Assignment:
The answer should be an exact repeat of the stretch of material below from the line containing "[00:00.000]" through the line containing "47: (334, 106, 1.86)".

Records to process:
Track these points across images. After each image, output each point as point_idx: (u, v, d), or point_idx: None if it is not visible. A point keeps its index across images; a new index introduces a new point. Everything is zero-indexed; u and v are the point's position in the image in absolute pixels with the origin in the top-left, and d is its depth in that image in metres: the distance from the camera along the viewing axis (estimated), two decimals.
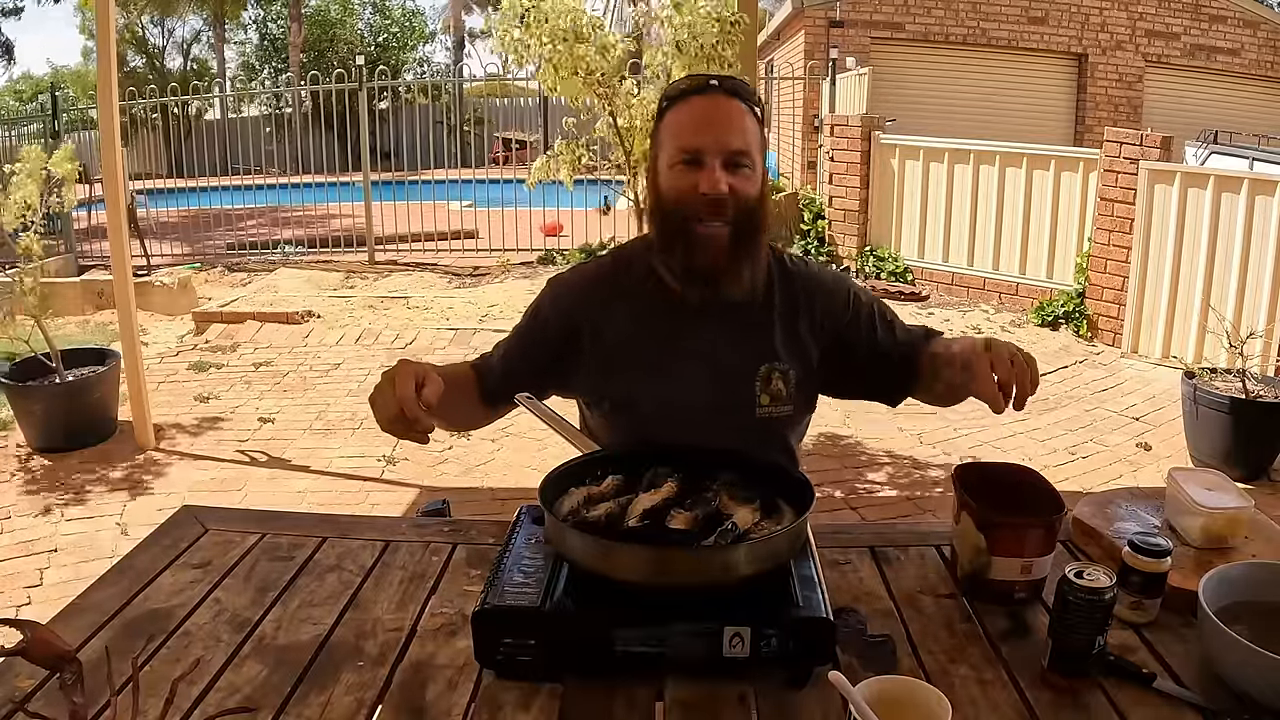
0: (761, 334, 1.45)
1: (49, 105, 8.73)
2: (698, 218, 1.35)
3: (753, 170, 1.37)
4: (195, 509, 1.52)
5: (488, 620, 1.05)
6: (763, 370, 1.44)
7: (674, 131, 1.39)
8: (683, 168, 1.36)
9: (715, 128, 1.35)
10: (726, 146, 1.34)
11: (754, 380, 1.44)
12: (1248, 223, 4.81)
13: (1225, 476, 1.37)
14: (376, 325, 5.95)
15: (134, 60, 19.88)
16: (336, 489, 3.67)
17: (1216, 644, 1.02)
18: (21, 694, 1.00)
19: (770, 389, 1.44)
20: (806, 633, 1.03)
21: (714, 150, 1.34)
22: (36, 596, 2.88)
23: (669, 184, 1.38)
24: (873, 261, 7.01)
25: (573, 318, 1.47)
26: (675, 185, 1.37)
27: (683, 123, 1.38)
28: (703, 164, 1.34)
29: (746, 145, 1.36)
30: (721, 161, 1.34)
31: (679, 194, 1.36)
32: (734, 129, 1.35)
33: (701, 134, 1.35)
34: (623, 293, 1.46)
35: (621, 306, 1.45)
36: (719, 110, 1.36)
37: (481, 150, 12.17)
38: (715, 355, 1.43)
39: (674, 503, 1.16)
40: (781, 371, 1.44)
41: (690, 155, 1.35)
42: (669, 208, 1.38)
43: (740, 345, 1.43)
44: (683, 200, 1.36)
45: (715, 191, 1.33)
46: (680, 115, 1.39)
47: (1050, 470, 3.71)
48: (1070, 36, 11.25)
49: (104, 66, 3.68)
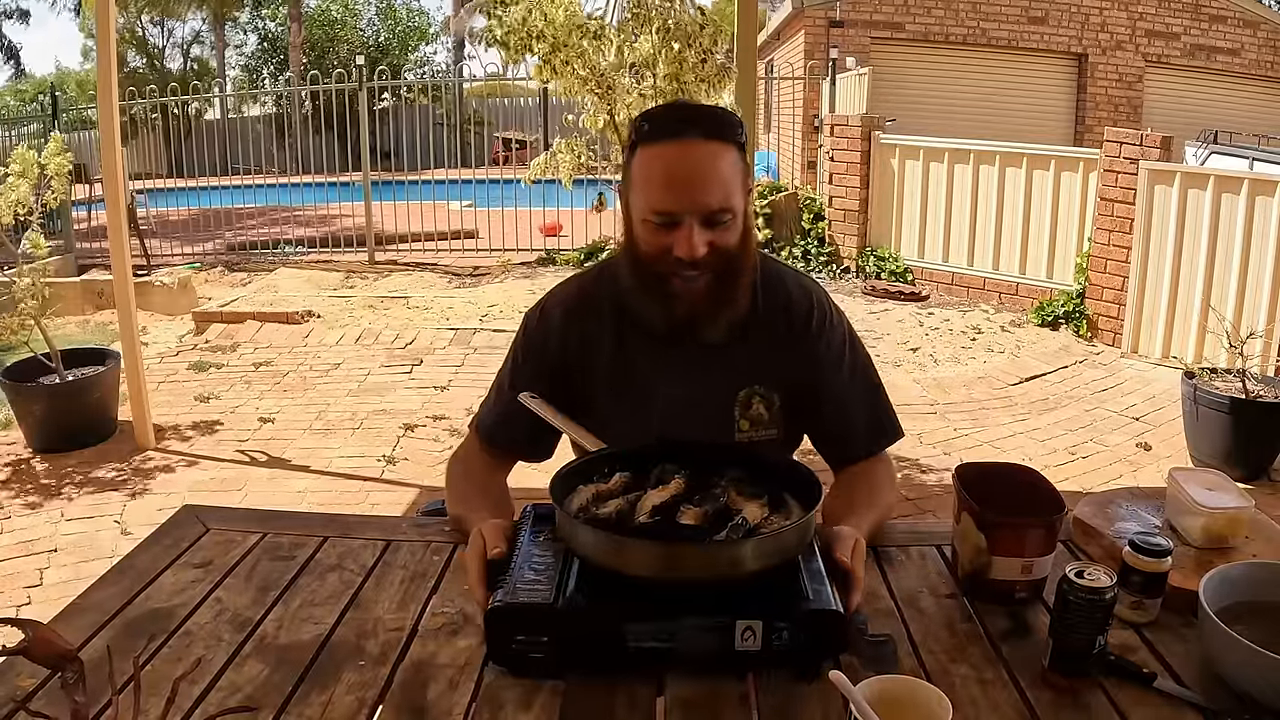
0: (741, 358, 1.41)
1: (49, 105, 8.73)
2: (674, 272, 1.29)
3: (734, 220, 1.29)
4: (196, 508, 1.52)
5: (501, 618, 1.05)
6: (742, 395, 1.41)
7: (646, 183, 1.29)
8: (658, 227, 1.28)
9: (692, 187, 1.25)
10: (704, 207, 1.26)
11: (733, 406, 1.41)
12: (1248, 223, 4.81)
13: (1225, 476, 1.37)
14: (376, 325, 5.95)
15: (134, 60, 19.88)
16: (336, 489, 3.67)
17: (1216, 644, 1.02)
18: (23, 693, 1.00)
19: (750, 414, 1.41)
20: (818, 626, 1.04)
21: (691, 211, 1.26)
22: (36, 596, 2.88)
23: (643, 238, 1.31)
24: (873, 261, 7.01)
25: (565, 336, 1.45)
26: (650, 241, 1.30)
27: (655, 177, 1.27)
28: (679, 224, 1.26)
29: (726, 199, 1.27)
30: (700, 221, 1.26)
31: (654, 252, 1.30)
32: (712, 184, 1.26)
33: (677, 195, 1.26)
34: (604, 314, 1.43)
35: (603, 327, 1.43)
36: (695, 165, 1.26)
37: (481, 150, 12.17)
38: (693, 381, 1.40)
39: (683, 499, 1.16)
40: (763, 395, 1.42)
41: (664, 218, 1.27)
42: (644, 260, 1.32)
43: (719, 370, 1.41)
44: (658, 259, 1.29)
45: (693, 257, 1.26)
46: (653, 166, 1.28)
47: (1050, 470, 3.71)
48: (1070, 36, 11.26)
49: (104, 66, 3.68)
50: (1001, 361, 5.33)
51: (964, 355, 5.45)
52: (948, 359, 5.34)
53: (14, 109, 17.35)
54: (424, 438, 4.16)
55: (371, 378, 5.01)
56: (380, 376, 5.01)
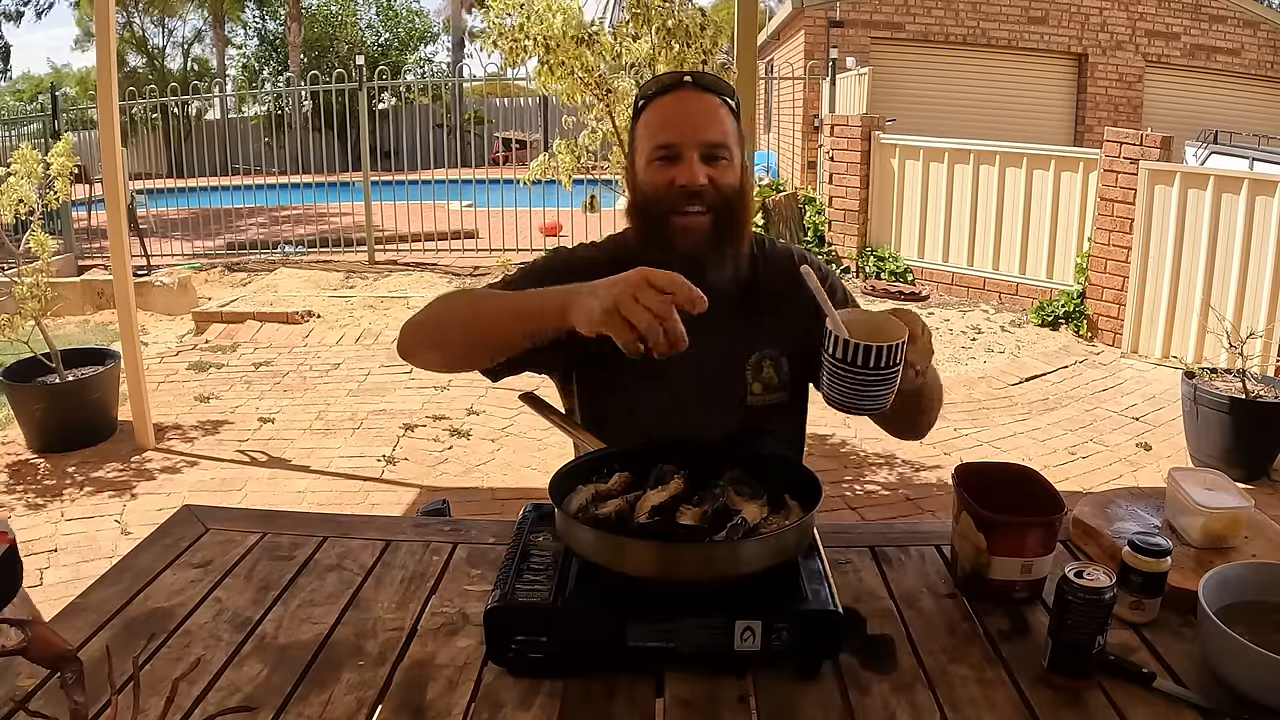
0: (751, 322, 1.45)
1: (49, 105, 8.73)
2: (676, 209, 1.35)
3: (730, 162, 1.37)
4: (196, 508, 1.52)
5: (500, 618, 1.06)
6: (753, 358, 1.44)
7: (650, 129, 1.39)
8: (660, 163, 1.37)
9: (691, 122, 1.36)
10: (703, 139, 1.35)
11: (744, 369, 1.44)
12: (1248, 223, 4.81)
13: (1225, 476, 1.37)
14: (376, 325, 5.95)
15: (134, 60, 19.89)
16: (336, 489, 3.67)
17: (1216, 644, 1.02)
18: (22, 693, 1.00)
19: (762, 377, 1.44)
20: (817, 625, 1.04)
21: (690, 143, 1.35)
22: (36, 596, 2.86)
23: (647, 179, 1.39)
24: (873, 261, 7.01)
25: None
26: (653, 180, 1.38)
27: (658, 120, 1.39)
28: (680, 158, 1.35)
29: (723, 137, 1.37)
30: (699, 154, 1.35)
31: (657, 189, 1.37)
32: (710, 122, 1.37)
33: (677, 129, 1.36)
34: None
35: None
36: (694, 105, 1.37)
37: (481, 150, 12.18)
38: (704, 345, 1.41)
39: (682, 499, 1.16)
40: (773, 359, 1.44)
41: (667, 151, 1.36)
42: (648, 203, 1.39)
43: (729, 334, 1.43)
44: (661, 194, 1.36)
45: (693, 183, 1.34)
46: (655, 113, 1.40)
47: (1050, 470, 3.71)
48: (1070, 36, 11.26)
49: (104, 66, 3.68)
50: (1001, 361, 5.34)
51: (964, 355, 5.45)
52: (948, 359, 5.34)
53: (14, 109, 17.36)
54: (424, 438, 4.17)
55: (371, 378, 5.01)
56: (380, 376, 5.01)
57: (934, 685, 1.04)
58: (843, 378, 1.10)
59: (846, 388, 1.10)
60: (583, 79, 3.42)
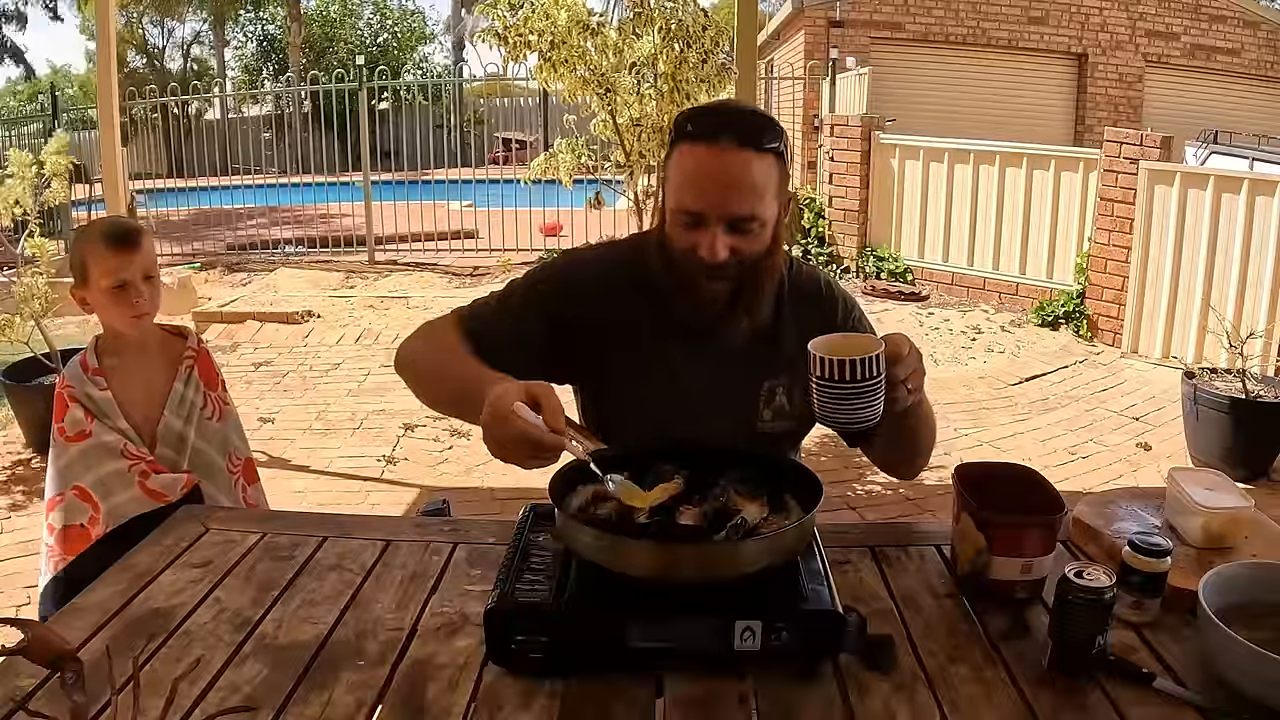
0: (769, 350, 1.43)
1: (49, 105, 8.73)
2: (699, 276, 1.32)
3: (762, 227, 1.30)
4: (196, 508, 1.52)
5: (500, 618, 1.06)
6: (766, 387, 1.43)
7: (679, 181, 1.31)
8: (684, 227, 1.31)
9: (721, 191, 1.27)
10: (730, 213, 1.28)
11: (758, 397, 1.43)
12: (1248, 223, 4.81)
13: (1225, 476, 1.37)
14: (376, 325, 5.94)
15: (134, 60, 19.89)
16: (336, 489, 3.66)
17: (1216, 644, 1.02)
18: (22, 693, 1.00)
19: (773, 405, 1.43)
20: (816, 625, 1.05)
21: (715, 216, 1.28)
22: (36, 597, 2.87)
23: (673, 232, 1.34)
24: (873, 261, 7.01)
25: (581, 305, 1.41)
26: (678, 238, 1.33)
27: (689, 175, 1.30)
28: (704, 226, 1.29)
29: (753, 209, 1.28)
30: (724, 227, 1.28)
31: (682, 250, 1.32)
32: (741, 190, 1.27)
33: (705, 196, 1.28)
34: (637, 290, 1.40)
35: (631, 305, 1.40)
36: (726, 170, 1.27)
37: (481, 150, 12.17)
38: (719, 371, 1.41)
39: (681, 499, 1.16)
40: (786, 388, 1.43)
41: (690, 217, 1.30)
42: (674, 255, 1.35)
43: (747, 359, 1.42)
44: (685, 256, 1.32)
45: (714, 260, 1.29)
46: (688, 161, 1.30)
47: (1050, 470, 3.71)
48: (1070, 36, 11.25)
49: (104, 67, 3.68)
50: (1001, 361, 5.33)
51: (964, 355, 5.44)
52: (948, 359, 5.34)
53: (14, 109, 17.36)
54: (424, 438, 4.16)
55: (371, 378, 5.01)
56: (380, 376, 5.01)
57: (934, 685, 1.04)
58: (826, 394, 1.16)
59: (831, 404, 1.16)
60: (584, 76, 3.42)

---

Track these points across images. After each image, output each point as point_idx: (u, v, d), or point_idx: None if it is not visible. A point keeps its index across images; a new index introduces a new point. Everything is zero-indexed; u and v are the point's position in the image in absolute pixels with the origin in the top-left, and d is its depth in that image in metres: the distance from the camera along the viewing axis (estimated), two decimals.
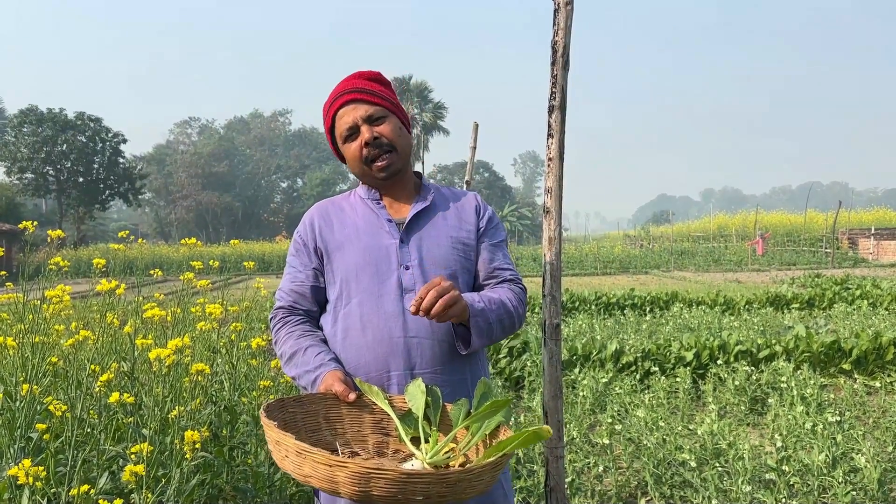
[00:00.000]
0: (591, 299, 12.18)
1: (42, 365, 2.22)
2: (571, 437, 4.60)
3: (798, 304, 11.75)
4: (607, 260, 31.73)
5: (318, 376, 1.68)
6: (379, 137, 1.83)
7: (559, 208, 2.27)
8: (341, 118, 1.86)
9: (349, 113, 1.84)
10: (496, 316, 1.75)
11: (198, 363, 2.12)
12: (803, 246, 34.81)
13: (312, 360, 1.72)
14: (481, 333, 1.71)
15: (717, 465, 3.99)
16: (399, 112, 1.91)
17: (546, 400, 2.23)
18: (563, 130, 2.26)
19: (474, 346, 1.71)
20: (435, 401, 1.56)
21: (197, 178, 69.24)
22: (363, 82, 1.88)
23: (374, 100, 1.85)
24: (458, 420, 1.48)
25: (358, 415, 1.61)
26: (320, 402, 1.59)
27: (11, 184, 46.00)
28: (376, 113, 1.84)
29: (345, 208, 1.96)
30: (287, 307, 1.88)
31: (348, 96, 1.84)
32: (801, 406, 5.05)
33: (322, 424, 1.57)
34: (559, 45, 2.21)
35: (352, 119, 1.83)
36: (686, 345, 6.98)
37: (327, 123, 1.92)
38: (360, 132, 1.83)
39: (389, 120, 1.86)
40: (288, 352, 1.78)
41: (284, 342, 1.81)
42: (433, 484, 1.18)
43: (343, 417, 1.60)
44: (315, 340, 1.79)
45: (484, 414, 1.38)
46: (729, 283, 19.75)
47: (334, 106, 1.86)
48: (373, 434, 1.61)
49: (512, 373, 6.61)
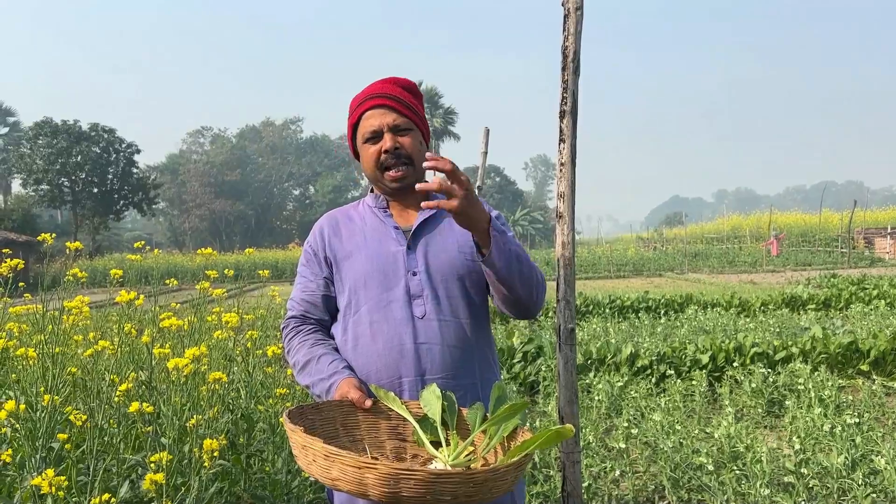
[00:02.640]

Written response:
[00:00.000]
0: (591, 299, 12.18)
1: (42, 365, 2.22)
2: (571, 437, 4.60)
3: (798, 304, 11.75)
4: (607, 260, 31.73)
5: (318, 376, 1.68)
6: (379, 137, 1.83)
7: (559, 208, 2.27)
8: (341, 118, 1.86)
9: (349, 113, 1.84)
10: (496, 316, 1.75)
11: (198, 363, 2.12)
12: (803, 246, 34.81)
13: (312, 360, 1.72)
14: (481, 333, 1.71)
15: (717, 465, 3.99)
16: (399, 112, 1.91)
17: (546, 400, 2.23)
18: (563, 130, 2.26)
19: (474, 346, 1.71)
20: (435, 401, 1.56)
21: (197, 178, 69.24)
22: (363, 82, 1.88)
23: (374, 100, 1.85)
24: (458, 420, 1.48)
25: (358, 415, 1.61)
26: (320, 402, 1.59)
27: (11, 184, 46.00)
28: (376, 113, 1.84)
29: (345, 208, 1.96)
30: (287, 307, 1.88)
31: (348, 96, 1.84)
32: (801, 406, 5.05)
33: (322, 424, 1.57)
34: (559, 45, 2.21)
35: (352, 119, 1.83)
36: (686, 345, 6.98)
37: (327, 123, 1.92)
38: (360, 132, 1.83)
39: (389, 120, 1.86)
40: (288, 352, 1.78)
41: (284, 342, 1.81)
42: (433, 484, 1.18)
43: (343, 417, 1.60)
44: (315, 340, 1.79)
45: (484, 414, 1.38)
46: (729, 283, 19.75)
47: (334, 106, 1.86)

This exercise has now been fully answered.